SELECTED EXCERPT

■ ■ ■ ■

Thus before a person acquires a locus standi he had to have a personal or individual right which was violated or was threatened to be violated. He should have been an “aggrieved person” in the sense that he had suffered or was likely to suffer from prejudice, pecuniary or otherwise.
However, this entire scenario gradually changed post emergency period when the Supreme Court tackled the problem of access to justice to people through radical changes and alterations were made in the requirements of locus standi and of aggrieved party.
The splendid efforts of Justice P N Bhagwati and Justice V R Krishna Iyer were instrumental in this juristic revolution of the eighties to convert the Apex Court of India into a Supreme Court for all Indians.
Justice V. R. Krishna Iyer and P. N. Bhagwati recognized the possibility of providing access to justice to the poor and exploited people by relaxing the rules of standing. In the post-emergency period when the political situations were changing, investigative journalism also began to expose gruesome scenes of governmental lawlessness, repression, custodial violence, drawing the attention of lawyers, judges, and social activists.
PIL emerged as a result of an informal nexus of pro-active judges, media persons and social activists. This trend showed a stark difference between the traditional justice delivery system and the modern informal justice system where the judiciary is performing administrative judicial roles. PIL is necessary for rejection of laissez faire notions of traditional jurisprudence.
EMERGENCE OF PIL
The first reported case of PIL in 1979 focused on the inhuman conditions of prisons and under trial prisoners. In Hussainara Khatoon v. State of Bihar, the PIL was filed by an Advocate on the basis of the news item published in the Indian Express, highlighting the plight of thousands of under trial prisoners languishing in various jails in Bihar. These proceedings led to the release of more than 40,000 under trial prisoners. Right to speedy justice emerged as a basic fundamental right which was denied to these prisoners. The same set pattern was adopted in subsequent cases.

■ ■ ■ ■

WHAT TO WORK ON
1. In the passage on public interest litigation, how many under trial prisoners were released through the proceedings in Hussainara Khatoon v. State of Bihar?
2. Please extend the passage on public interest litigation, picking up right after its final sentence.
The material after this point stands apart from the text.

SOURCE MATERIAL

■ ■ ■ ■

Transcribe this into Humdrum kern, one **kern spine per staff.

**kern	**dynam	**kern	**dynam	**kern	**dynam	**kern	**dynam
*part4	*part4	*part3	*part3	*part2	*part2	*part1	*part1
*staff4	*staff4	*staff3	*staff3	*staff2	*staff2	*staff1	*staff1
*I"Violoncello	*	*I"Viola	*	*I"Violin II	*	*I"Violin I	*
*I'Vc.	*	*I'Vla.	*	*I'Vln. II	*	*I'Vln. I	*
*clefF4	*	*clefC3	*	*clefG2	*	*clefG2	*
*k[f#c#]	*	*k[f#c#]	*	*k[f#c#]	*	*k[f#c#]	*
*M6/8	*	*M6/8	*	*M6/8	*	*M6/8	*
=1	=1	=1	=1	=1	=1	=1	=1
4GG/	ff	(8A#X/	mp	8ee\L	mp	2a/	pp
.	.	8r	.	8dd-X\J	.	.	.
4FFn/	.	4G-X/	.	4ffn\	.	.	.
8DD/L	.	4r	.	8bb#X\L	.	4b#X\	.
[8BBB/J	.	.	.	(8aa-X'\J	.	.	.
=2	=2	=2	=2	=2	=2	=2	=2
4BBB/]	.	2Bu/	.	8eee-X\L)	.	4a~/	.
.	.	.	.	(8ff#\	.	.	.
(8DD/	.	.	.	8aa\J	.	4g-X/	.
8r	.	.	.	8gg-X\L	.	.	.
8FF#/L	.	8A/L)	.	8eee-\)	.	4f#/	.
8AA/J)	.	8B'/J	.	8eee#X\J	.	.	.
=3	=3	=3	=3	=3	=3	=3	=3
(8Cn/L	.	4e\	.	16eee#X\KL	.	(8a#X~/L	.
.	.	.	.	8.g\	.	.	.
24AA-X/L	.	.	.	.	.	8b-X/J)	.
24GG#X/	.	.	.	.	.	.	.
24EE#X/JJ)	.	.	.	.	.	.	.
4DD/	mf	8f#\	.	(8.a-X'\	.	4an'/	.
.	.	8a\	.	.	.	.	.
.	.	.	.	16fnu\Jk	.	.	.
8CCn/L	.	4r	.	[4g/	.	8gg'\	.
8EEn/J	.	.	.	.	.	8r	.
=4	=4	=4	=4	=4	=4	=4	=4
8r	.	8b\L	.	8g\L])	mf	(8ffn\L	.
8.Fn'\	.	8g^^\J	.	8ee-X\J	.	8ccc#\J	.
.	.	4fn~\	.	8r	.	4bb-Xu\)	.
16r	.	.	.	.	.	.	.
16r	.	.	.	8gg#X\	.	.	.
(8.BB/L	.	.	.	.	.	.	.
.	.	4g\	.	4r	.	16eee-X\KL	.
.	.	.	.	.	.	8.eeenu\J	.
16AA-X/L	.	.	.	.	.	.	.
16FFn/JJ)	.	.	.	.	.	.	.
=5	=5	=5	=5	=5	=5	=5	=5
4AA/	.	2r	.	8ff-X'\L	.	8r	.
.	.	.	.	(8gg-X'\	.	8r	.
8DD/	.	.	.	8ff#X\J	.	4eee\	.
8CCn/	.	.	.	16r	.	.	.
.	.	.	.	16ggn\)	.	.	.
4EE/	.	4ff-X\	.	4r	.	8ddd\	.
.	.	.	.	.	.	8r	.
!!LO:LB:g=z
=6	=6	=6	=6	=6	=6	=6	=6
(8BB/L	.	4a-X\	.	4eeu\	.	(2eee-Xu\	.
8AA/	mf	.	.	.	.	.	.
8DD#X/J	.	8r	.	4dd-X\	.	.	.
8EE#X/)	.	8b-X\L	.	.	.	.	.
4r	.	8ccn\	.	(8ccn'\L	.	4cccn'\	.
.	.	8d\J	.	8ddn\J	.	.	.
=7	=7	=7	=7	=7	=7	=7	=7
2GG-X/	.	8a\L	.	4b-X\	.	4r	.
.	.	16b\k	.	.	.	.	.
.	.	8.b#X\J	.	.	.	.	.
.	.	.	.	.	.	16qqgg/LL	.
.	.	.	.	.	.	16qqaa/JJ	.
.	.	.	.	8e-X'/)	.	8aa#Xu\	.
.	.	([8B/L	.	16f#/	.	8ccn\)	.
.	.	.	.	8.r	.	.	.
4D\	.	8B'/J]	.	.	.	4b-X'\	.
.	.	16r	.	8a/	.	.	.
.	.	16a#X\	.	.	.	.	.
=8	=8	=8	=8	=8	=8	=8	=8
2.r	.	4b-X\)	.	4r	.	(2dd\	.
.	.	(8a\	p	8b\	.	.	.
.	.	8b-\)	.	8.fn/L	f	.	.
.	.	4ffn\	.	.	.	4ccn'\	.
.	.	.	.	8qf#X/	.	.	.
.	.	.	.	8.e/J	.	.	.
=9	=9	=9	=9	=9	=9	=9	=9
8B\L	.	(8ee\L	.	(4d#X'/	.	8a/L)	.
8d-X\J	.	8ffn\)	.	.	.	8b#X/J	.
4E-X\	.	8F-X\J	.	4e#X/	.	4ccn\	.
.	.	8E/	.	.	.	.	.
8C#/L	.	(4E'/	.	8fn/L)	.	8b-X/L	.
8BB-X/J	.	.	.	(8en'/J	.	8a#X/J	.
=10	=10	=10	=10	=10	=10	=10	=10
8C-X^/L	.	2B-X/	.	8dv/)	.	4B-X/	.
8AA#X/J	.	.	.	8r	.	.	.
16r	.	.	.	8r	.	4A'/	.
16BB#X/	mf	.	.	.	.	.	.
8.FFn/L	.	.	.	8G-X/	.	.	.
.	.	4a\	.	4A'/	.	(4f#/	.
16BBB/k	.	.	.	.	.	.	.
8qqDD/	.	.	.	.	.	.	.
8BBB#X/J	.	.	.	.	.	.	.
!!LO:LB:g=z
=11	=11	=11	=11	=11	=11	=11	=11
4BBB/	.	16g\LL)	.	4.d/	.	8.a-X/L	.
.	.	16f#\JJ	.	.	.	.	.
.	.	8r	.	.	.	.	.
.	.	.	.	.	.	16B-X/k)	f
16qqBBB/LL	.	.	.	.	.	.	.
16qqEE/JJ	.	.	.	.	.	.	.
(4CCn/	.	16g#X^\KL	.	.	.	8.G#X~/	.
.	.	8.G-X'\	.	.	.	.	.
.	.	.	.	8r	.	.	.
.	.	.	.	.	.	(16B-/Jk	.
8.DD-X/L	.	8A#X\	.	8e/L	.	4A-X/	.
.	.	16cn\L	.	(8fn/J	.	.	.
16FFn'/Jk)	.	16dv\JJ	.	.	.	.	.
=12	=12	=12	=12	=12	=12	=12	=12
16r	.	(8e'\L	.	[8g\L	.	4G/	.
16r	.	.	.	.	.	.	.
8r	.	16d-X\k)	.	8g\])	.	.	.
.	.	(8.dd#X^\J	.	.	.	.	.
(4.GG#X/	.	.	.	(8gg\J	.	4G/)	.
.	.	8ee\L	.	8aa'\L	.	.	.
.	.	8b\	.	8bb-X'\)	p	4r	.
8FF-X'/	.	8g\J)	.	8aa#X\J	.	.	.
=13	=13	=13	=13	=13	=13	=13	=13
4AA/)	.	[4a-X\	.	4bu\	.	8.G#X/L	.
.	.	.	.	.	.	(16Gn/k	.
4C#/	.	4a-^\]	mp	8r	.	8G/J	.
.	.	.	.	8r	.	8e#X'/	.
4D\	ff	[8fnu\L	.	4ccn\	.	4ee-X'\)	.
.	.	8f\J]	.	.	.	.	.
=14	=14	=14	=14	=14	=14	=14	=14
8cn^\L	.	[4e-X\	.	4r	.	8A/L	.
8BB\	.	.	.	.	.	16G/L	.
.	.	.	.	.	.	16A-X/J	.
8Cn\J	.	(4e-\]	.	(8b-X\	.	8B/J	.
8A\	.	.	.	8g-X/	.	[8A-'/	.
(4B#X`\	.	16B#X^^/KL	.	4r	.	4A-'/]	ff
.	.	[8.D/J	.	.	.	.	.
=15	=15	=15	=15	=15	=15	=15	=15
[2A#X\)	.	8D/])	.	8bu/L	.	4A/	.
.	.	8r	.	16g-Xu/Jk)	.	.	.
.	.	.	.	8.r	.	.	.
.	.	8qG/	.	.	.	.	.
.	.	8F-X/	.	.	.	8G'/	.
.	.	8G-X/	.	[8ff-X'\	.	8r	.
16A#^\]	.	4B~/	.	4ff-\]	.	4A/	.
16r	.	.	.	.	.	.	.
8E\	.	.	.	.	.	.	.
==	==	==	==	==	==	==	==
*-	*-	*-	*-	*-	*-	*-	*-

■ ■ ■ ■

RESPONSES TO THE TASKS
1. More than 40,000 under trial prisoners.

2.
A new era of the PIL movement was heralded by Justice P.N. Bhagawati in the case of S.P. Gupta v. Union of India. In this case it was held that “any member of the public or social action group acting bonafide” can invoke the Writ Jurisdiction of the High Courts or the Supreme Court seeking redressal against violation of a legal or constitutional right of persons who due to social or economic or any other disability cannot approach the Court. By this judgment PIL became a potent weapon for the enforcement of “public duties” which were executed in action or misdeed resulted in public injury. And as a result any citizen of India or any consumer groups or social action groups was able to approach the apex court of the country seeking legal remedies in all cases where the interests of the general public or a section of public are at stake.
In 1981 the case of Anil Yadav v. State of Bihar, exposed the brutalities of the Police. A paper report revealed that about 33 suspected criminals were blinded by the police in Bihar by putting the acid into their eyes. Through interim orders the Supreme Court directed the State government to bring the blinded men to Delhi for medical treatment. It also ordered speedy prosecution of the guilty policemen. The court also read right to free legal aid as a fundamental right of every accused. Anil Yadav signaled the growth of social activism and investigative litigation.
In Citizen for Democracy v. State of Assam, the S. C. declared that the handcuffs and other fetters shall not be forced upon a prisoner while lodged in jail or while in transport or transit from one jail to another or to the court or back.
IMPORTANCE OF PIL
Public interest litigation provides a wider interpretation to the right to equality, life and personality which is guaranteed under part III of the Constitution of India. It has also introduced some types of reliefs or remedies under the writ jurisdiction. It also functions as an effective instrument to bring changes in the society or social welfare. Through public interest litigation, any public or person can seek remedy on behalf of the oppressed class by introducing a PIL.